Very rarely do the songs stumble; when they do, it’s only because they force Doughty’s style into more ordinary fare unbecoming of him. “Unsingable Name” and “Madeline and Nine” condemn Doughty’s radiant imagery to cookie-cutter balladry and a kind of inspired redundancy, respectively. These two songs aren’t awful by any stretch; it’s just that Doughty is so much more enigmatically talented than they may lead one to believe. He casts aside any suspicion of doubt, however, with nasty little grooves like “Looking at the World from the Bottom of a Well” and “Busting Up a Starbucks” — the former radiates with a giant chorus hook and the latter beats a primitive riff into funky submission (also coming as close to the Soul Coughing sound as anything on the record).

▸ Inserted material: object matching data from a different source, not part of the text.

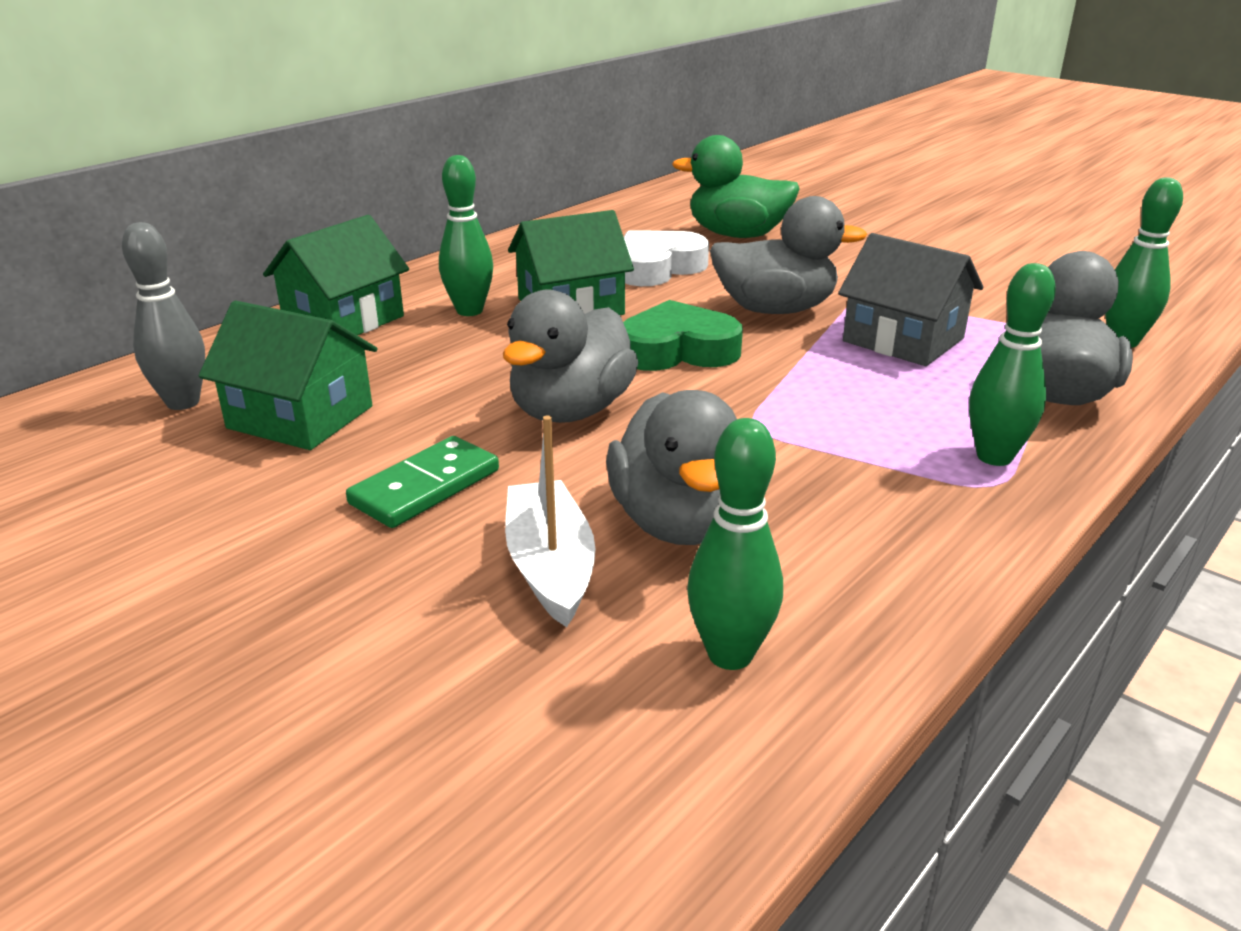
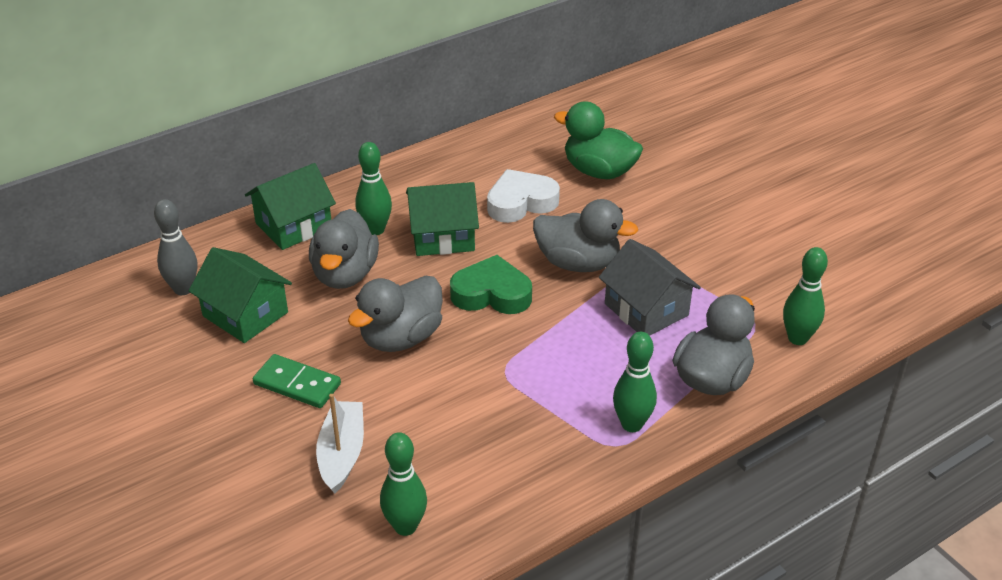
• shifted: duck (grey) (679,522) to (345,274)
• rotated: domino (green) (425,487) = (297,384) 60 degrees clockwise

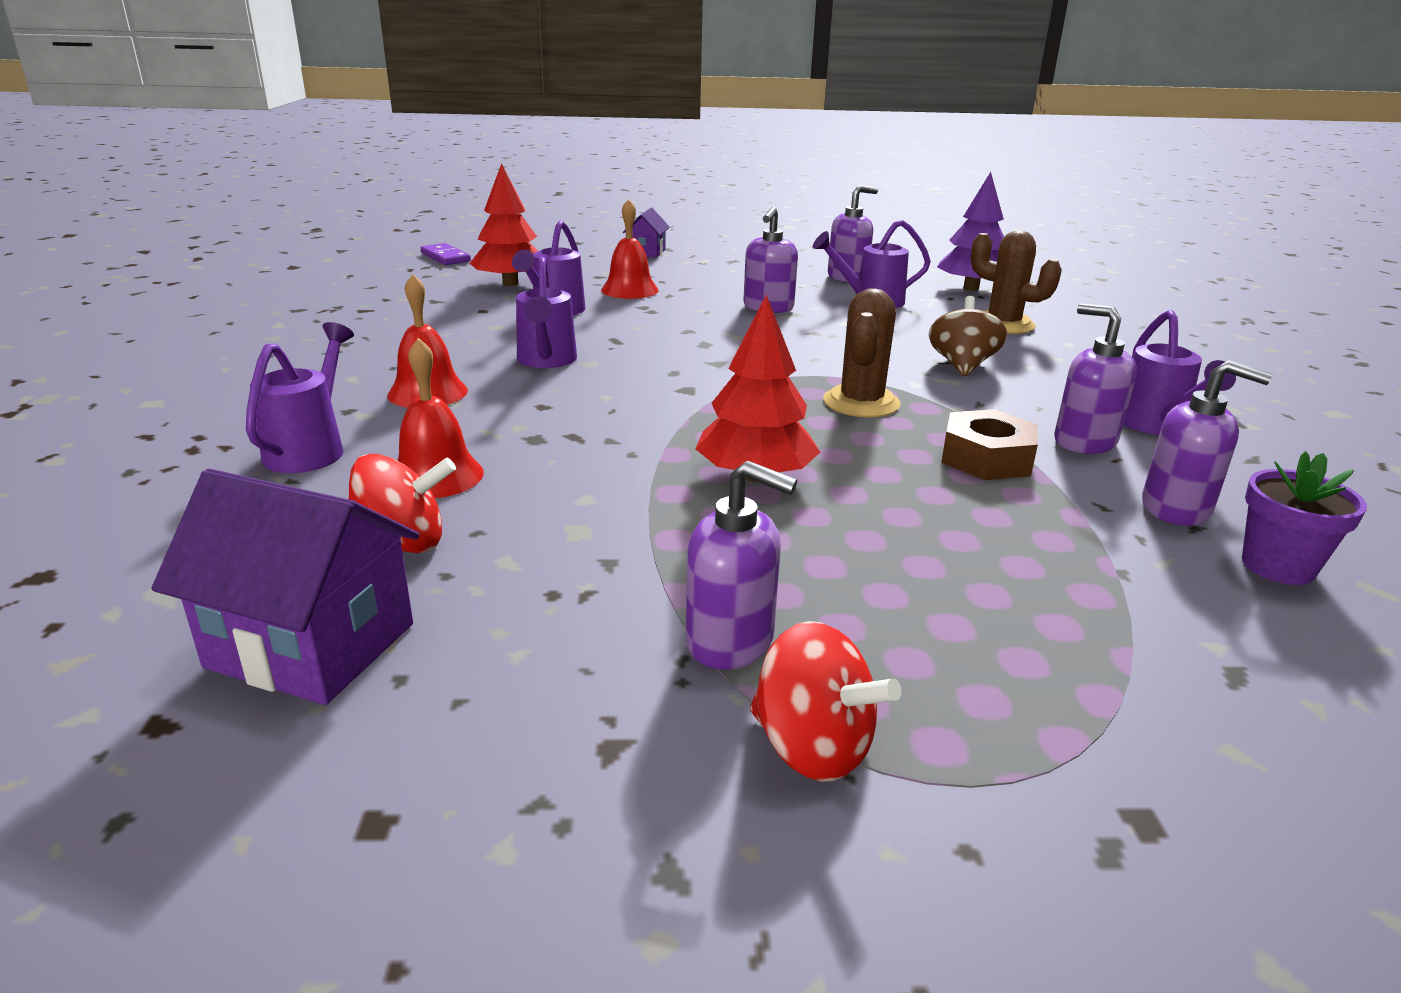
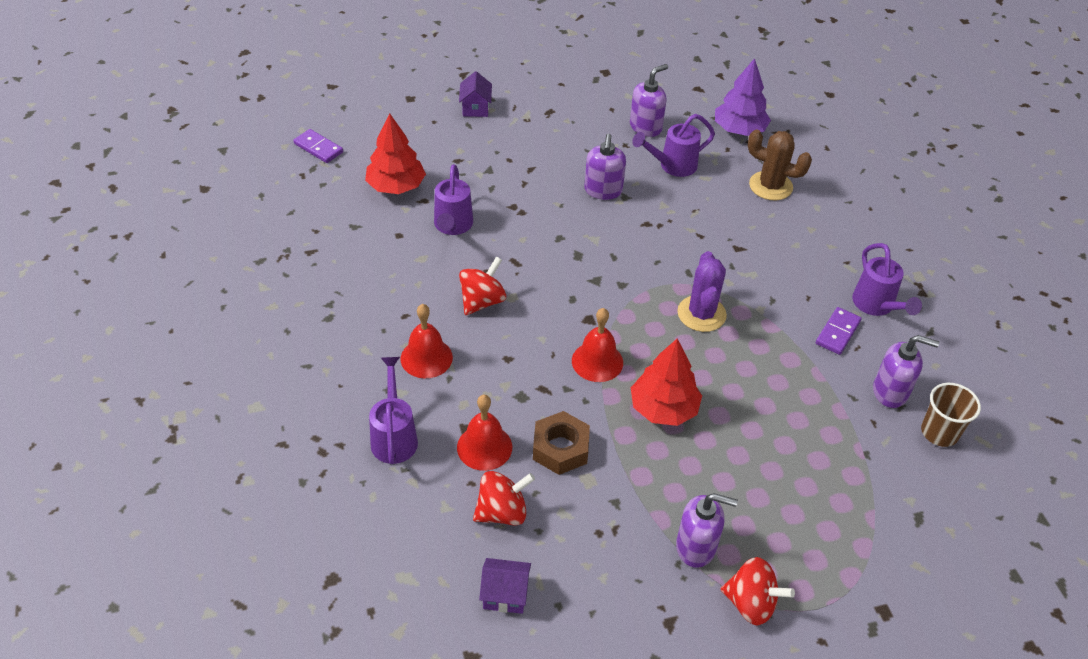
• gone: spinning top (brown) (962,365)
• shifted: bell (red) (629,290) to (597,361)
• shifted: nut (brown) (986,458) to (560,448)
• swapped: watering can (purple) (546,361) to spinning top (red) (482,301)
• swapped: soap dispenser (purple) (1084,442) to domino (purple) (838,332)
• swapped: flower pot (purple) (1278,566) to cup (brown) (939,432)
• repainted: cactus (brown) (861,403) to cactus (purple) (701,314)
• scaled: house (purple) (312,645) = (505,594) x0.56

To say that “Unsingable Name” or “Madeline and Nine” is inferior is merely a matter of perspective: put one next to the record’s true highlights and it’ll surely appear less luminescent. Haughty Melodic also surprises at turns: the up-tempo waltz “Tremendous Brunettes”, a salute to innocent peeping Tom-ery, features a duet vocal from ATO label head Dave Matthews that works better than expected, the two singers’ five-o-clock shadow voices twirling into a gritty whole.

Perhaps the most surprising of all is just how definitively profound Haughty Melodic can be. “In the grey ghost that I call home / In the great stony lonesome I call home,” Doughty sings in the spare “Grey Ghost”. Like a weathered spiritual, the song is an example of repetition as a reinforcement of optimism, a methodical loosening of the baggage of insignificance. Even more spiritually cognizant is “His Truth Is Marching On”, an ominous, piano-bounded groove that strains to see beyond its secular base: “Let me know your enormity and my tinyness / Help me see your infinity and my finiteness”. Deep beneath all its whirling bells and whistles, Haughty Melodic is the work of a man assessing his place in a city of myriad ubiquities, growing up and branching out, struggling not to feel so alone.